*WHAT THE TASK REQUIRES*
Starting at the line that contains "ring pip: (285, 227)", quote every line through the end of the entries, word for word, skipping the pictures.

*THE INPUT*
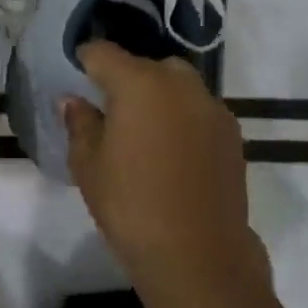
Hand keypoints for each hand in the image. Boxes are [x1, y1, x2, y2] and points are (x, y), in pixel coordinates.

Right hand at [63, 42, 253, 270]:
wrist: (198, 254)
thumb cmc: (130, 205)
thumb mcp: (88, 164)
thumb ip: (80, 123)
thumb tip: (74, 101)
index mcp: (139, 83)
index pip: (103, 52)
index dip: (85, 60)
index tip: (76, 75)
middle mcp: (180, 84)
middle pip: (146, 65)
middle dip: (126, 78)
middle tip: (110, 111)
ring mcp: (212, 108)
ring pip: (178, 86)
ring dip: (158, 97)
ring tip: (143, 133)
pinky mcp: (232, 134)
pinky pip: (199, 111)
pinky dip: (182, 119)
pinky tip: (171, 153)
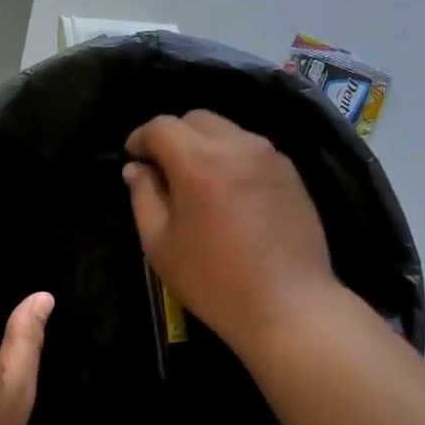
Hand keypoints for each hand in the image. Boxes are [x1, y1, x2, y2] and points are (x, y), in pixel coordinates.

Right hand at [123, 111, 340, 348]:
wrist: (289, 305)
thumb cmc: (214, 279)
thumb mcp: (160, 244)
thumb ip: (143, 196)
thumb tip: (137, 168)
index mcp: (199, 160)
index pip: (161, 126)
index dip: (140, 138)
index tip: (133, 158)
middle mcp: (237, 145)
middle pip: (196, 119)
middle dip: (172, 135)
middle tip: (162, 169)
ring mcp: (270, 155)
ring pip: (226, 130)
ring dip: (203, 144)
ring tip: (196, 181)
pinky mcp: (291, 172)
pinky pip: (251, 149)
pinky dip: (231, 157)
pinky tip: (229, 192)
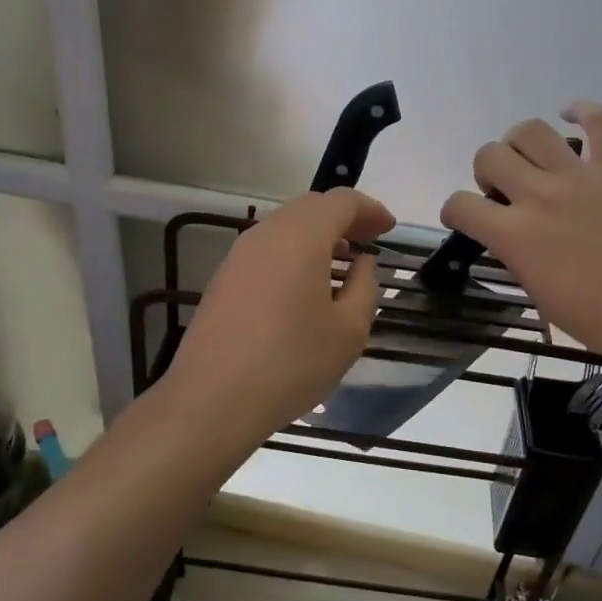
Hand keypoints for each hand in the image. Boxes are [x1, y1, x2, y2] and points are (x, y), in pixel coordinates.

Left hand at [164, 188, 395, 440]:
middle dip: (344, 218)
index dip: (370, 210)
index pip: (341, 202)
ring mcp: (239, 254)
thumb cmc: (291, 362)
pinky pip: (267, 249)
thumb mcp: (348, 331)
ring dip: (317, 235)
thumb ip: (364, 288)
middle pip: (311, 207)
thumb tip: (361, 265)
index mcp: (301, 235)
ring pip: (285, 227)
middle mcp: (267, 233)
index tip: (389, 229)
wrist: (212, 398)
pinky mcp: (224, 278)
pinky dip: (294, 253)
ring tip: (341, 260)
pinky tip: (305, 284)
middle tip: (369, 241)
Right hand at [440, 102, 601, 383]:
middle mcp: (540, 196)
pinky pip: (600, 120)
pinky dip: (583, 111)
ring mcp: (581, 176)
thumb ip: (518, 256)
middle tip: (506, 190)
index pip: (461, 205)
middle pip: (489, 155)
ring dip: (520, 143)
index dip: (456, 210)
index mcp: (515, 236)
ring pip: (530, 130)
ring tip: (532, 159)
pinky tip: (573, 117)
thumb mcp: (540, 296)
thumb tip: (513, 237)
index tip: (465, 217)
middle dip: (487, 171)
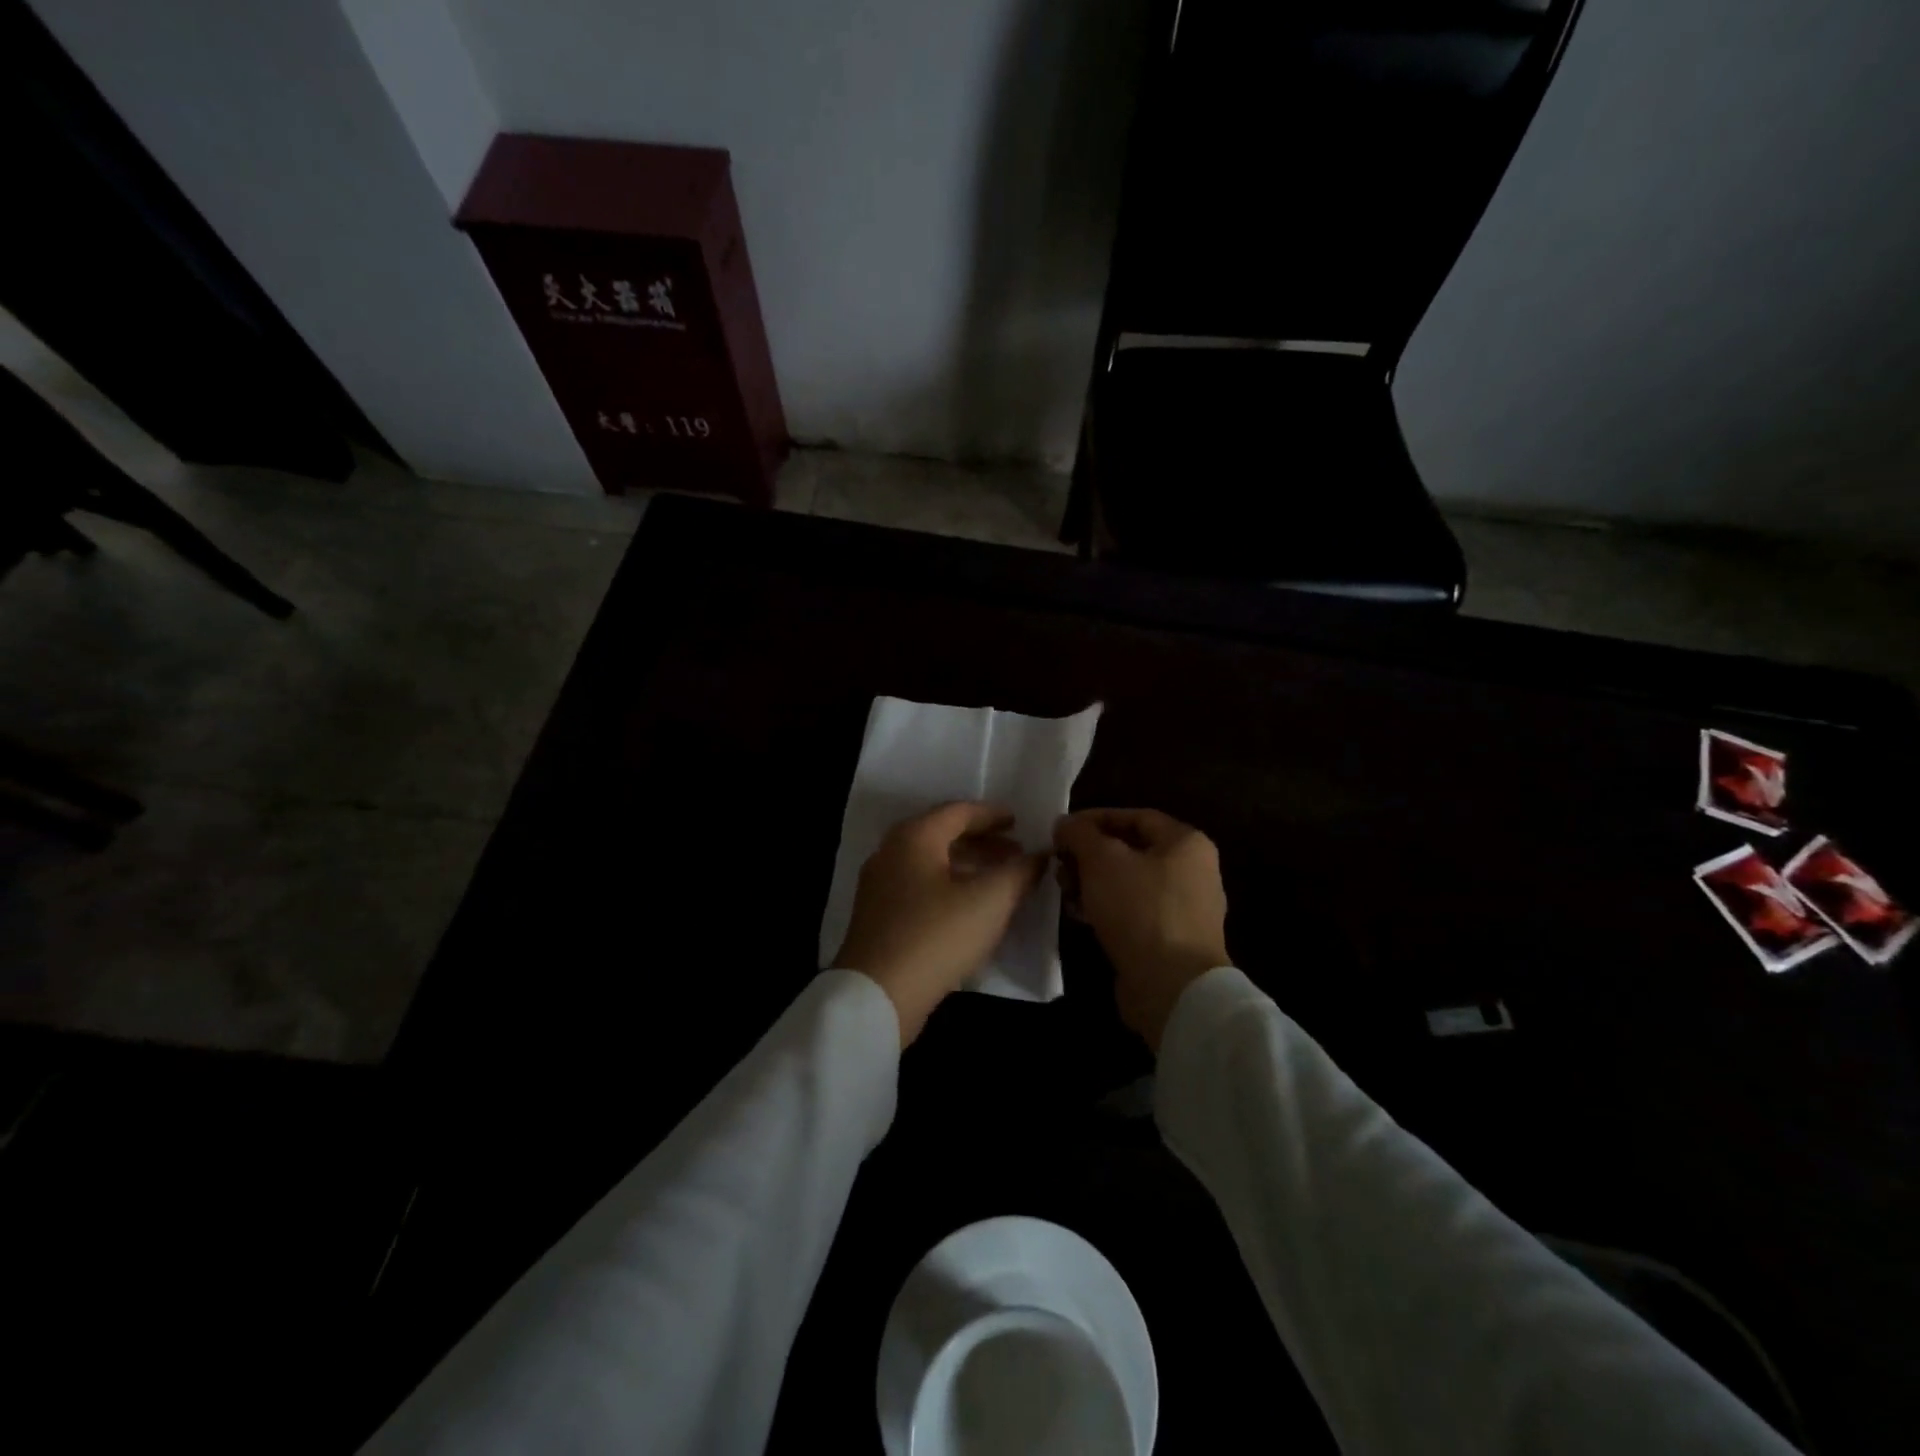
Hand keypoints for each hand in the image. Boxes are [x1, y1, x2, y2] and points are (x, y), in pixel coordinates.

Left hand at [835, 802, 1047, 1045]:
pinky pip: (920, 887)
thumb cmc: (937, 935)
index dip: (993, 815)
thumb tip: (1040, 855)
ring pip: (931, 864)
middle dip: (983, 842)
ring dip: (968, 866)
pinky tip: (971, 909)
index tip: (1020, 823)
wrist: (877, 995)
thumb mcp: (990, 901)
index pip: (958, 812)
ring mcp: (880, 886)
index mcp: (914, 837)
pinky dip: (949, 887)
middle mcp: (891, 852)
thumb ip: (1019, 872)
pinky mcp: (878, 917)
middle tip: (1016, 853)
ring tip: (1000, 882)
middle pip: (942, 835)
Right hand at [1054, 808, 1228, 1051]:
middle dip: (1089, 854)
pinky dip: (1105, 908)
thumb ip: (1080, 834)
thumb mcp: (1102, 861)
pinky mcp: (1170, 939)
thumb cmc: (1140, 910)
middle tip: (1059, 863)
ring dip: (1092, 882)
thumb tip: (1065, 823)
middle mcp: (1191, 870)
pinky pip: (1132, 911)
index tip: (1061, 830)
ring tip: (1064, 890)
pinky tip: (1078, 915)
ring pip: (1128, 882)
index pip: (1135, 816)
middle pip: (1131, 850)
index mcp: (1186, 842)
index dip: (1094, 819)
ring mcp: (1183, 908)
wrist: (1172, 987)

*ANSWER SPACE*
ring pip: (285, 227)
middle mcp: (267, 233)
index tip: (389, 229)
wrist: (212, 398)
pinky mcp: (224, 278)
pinky dip: (294, 253)
ring tip: (341, 260)
pinky tip: (305, 284)
middle tip: (369, 241)
Right hand at [440, 102, 601, 383]:
middle mcp: (540, 196)
pinky pip: (600, 120)
pinky dip: (583, 111)
ring mcp: (581, 176)
thumb ip: (518, 256)
middle tip: (506, 190)
index pip: (461, 205)
middle pip: (489, 155)
ring dip: (520, 143)
index dip: (456, 210)
index mcp: (515, 236)
ring pip: (530, 130)
ring tip: (532, 159)
pinky tip: (573, 117)
thumb mcp: (540, 296)
thumb tip: (513, 237)
index tip: (465, 217)
middle dip: (487, 171)
Hand keypoints for each hand in the image. Boxes are [x1, y1, x2, y2] and points are (x, y), in pixel coordinates.

Left hand at [835, 802, 1047, 1045]:
pinky pip: (920, 887)
thumb cmc: (937, 935)
index dip: (993, 815)
thumb tip: (1040, 855)
ring pip: (931, 864)
middle dip: (983, 842)
ring dip: (968, 866)
pinky tip: (971, 909)
index tip: (1020, 823)
wrist: (877, 995)
thumb mcp: (990, 901)
index pip: (958, 812)
ring mcp: (880, 886)
index mcp: (914, 837)
pinky dip: (949, 887)
middle mcp: (891, 852)
thumb ip: (1019, 872)
pinky mcp: (878, 917)
middle tip: (1016, 853)
ring tip: (1000, 882)
middle pip: (942, 835)
Right hand at [1054, 808, 1228, 1051]:
middle dip: (1089, 854)
pinky dip: (1105, 908)
thumb ip: (1080, 834)
thumb mcp: (1102, 861)
pinky mcp: (1170, 939)
thumb cmc: (1140, 910)
middle tip: (1059, 863)
ring dip: (1092, 882)
thumb tip: (1065, 823)
middle mcp: (1191, 870)
pinky pip: (1132, 911)
index tip: (1061, 830)
ring tip: (1064, 890)
pinky tip: (1078, 915)
ring pip: (1128, 882)
index pip: (1135, 816)
middle pip: (1131, 850)
index mcp: (1186, 842)
index dip: (1094, 819)
ring mcp: (1183, 908)
wrist: (1172, 987)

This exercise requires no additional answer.